ECLI:NL:CRVB:2025:610
Centrale Raad van Beroep
- Hoger beroep
- Rechtspraak.nl
Verzoek om herziening van eerdere uitspraak inzake Wajong-uitkering afgewezen
In deze zaak heeft verzoeker, woonachtig in Peru, verzocht om herziening van een eerdere uitspraak van de Raad van 22 februari 2024, waarin zijn verzoek om herziening van de beëindiging van zijn Wajong-uitkering werd afgewezen. Verzoeker stelde dat zijn uitkering per 5 juni 2018 had moeten herleven, omdat zijn vrijheid vanaf die datum onrechtmatig was ontnomen. De Raad heeft dit standpunt niet gevolgd en de herziening van de uitspraak van 22 februari 2024 afgewezen, omdat verzoeker geen nieuwe feiten of omstandigheden heeft aangedragen die aan de voorwaarden voor herziening voldoen.
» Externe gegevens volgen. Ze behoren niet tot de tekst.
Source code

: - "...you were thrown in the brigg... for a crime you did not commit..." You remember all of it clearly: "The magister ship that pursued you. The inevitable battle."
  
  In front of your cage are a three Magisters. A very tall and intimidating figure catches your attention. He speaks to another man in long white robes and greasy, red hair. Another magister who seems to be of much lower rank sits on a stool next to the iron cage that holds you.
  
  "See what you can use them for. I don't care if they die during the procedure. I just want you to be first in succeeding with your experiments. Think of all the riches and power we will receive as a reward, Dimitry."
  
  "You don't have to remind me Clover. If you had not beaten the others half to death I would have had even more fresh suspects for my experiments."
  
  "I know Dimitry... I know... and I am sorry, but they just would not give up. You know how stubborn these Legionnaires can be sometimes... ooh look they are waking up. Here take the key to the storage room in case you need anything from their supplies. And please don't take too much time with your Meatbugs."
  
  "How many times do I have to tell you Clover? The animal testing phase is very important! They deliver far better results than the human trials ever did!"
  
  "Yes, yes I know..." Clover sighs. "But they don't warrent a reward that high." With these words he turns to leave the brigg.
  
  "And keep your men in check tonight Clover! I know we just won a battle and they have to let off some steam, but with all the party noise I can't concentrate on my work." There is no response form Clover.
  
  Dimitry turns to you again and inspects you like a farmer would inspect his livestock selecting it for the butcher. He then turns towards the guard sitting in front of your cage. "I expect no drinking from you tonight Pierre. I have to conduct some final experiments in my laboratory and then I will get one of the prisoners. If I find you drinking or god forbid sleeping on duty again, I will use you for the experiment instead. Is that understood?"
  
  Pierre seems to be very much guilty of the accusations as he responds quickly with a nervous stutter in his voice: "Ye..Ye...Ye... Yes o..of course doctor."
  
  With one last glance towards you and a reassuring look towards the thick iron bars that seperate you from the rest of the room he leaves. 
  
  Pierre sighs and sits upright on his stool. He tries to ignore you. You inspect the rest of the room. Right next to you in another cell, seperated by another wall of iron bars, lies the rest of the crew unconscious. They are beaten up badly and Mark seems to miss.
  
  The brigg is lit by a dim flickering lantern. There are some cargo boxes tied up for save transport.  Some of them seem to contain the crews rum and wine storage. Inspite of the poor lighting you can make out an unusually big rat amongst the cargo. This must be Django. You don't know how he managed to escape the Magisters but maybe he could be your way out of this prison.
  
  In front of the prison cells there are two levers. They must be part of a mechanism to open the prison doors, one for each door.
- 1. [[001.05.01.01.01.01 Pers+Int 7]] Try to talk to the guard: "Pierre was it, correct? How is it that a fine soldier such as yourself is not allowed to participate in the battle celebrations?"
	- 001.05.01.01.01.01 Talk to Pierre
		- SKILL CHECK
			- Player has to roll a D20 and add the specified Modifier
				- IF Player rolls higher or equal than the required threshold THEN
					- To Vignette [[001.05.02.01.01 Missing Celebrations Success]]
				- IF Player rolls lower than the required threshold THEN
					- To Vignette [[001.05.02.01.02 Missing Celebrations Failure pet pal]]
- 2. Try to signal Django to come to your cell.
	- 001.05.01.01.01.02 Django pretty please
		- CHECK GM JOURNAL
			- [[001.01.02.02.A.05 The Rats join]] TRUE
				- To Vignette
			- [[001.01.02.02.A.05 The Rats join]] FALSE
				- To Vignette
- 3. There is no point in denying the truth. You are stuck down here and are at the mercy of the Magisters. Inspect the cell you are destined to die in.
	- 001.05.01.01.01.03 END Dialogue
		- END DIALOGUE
Verzoeker heeft ook een verzoek om schadevergoeding en een voorlopige voorziening ingediend, maar deze zijn eveneens afgewezen. De Raad oordeelde dat het verzoek om herziening kennelijk ongegrond was en dat verzoeker geen recht had op vergoeding van proceskosten of griffierecht. De uitspraak is gedaan door F.M. Rijnbeek, met A.K.F. Ouwehand als griffier, en is openbaar uitgesproken op 23 april 2025.